I was over in the dance/electronica section (I have a soft spot for house music) browsing for god know what when I noticed the alluring woman next to me browsing through some really mediocre Paul Oakenfold dance mixes. She eventually settled on one, at which point I told her that she didn’t want that one. She looked at me a bit circumspectly (like “Who is this freak?”), and I told her that there were much better discs by the prince of DJs.

Of course, when a stranger tells you your choice of music is a bit off, most of us would flash the “talk to the hand” sign and make for the door. Kudos to her for sticking around and debating the ebbs and flows of Paul Oakenfold’s career as well as other and varied topics (Groomasaurus Gal is an attorney, meaning she is very good at debating). So after chatting about music for a half-hour or so, we were both finished browsing and we ready to purchase our CDs. This is where I turned into a typical, clueless male idiot.
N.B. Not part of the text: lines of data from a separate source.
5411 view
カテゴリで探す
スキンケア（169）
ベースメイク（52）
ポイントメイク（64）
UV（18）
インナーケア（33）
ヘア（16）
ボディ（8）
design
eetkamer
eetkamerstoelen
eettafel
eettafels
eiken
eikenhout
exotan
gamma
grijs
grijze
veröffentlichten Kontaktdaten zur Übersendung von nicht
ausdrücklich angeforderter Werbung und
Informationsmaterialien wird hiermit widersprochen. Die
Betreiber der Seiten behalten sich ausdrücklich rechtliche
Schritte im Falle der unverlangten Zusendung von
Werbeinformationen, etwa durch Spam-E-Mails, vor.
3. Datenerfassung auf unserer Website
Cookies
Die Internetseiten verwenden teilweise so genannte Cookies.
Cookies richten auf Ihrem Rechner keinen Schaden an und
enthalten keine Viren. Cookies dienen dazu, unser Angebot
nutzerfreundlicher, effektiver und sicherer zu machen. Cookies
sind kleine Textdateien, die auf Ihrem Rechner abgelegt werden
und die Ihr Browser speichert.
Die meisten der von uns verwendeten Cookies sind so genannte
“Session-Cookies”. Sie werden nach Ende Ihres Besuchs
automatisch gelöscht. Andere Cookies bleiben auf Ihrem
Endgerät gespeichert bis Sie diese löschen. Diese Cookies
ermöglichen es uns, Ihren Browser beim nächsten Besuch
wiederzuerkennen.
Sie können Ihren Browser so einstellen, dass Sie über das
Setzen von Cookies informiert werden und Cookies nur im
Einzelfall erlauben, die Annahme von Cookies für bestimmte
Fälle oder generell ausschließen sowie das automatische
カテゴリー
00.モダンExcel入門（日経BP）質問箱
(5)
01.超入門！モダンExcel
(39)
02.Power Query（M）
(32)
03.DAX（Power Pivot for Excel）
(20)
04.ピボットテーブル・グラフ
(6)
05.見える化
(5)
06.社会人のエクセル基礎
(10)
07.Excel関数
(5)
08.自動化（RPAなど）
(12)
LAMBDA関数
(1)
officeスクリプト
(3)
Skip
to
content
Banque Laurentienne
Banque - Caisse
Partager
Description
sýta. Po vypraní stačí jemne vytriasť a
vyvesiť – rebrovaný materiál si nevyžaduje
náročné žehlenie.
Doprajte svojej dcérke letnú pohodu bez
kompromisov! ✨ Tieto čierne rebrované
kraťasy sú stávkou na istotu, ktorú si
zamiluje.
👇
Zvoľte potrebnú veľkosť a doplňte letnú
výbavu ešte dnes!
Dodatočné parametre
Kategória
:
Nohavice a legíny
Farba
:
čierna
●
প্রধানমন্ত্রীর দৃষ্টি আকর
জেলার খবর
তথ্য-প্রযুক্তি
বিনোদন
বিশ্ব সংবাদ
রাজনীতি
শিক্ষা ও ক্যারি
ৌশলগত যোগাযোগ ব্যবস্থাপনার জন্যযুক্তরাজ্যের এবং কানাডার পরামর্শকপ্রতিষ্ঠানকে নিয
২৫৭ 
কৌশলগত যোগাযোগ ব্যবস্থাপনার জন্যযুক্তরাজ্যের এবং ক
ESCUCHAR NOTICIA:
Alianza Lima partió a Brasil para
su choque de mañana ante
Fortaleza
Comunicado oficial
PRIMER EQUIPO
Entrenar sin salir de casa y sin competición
Instead of asking for her phone number or if she wanted to meet up for a drink sometime, for some unspeakable reason I started talking baseball with the owner of the store (I know he’s a lifelong Cubs fan, and I’m an Indians fan, so we have years of futility to draw from). Although I do enjoy a day at the ballpark, there’s only one thing more dreadfully boring than watching a baseball, and that’s two guys talking about baseball. I’m sure cancer could have been cured by now or the economy righted if guys would only focus on the task at hand and stop talking about sports, but I digress.

Needless to say, when I finally pull my head out of my a**, I discover that the wonderful woman with whom I was talking was gone. This was the point where I walked outside and ran my head into a parking meter about a dozen times because I’m so stupid. Anyways, I was heading out of town that weekend to hang out with a bunch of friends for 4th of July in Chicago, and I decided I’d call up the owner of the record store when I got back to ask for that woman’s phone number.

She beat me to it, god bless her. When I got back to town, I discovered a voicemail from Groomasaurus Gal asking me if I would like to join her for a drink or “beverage of some sort.” Seems that she called the owner of the record store before I could. This will remain the only time in my life I was actually stalked, and I’m so proud of it. Of course I couldn’t dial the phone fast enough, and we had our first date a few days later, oddly at a restaurant that neither of us likes that much. (Years later I discovered that women consider this place good for a first date because the bar is right next to the front door and within feet of a transit shuttle in case they need to make a quick getaway. Good thinking.)

But the kicker was our second date. Paul Oakenfold was actually performing at Red Rocks, and it had been sold out for weeks, so I figured I’d go up with her and her friend and get a scalped ticket. Problem was that nobody was selling. I told her to go in, as it was no use for her and her friend to miss the show, and I’d hang out in the parking lot and stare at the stars or something equally ridiculous. Unfazed, she hatched up a plan in which she sweet-talked a security guard into letting me in and slipped me her friend’s ticket stub, saying it had fallen off in the parking lot. The guy actually bought it!! If I had tried this, he and his bouncer henchmen would have stuffed me in a trash barrel and spent the rest of the night pinging beer cans off my head. At this moment, I realized three things about this woman: 1) She is way smarter than me. 2) She will stop at nothing to make other people happy. 3) She is what I’ve always been looking for. The rest is history (which we will save for another day).